Transcribed page contents:
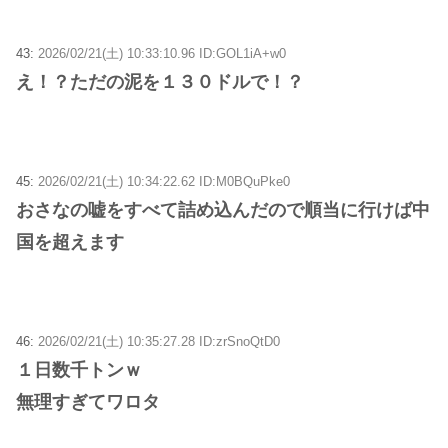
43:
2026/02/21(土) 10:33:10.96 ID:GOL1iA+w0
え！？ただの泥を１３０ドルで！？
45:
2026/02/21(土) 10:34:22.62 ID:M0BQuPke0
おさなの嘘をすべて詰め込んだので順当に行けば中
国を超えます
46:
2026/02/21(土) 10:35:27.28 ID:zrSnoQtD0
１日数千トンｗ
無理すぎてワロタ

• _EXERCISE DETAILS_:
Rewrite the text of every row above, swapping each "2026/02/21(土)" for "2026/02/22(日)" and changing nothing else. Leave the pictures out of your answer.

• _COMPLETED TASK_:
43:
2026/02/22(日) 10:33:10.96 ID:GOL1iA+w0
え！？ただの泥を１３０ドルで！？
45:
2026/02/22(日) 10:34:22.62 ID:M0BQuPke0
おさなの嘘をすべて詰め込んだので順当に行けば中
国を超えます
46:
2026/02/22(日) 10:35:27.28 ID:zrSnoQtD0
１日数千トンｗ
無理すぎてワロタ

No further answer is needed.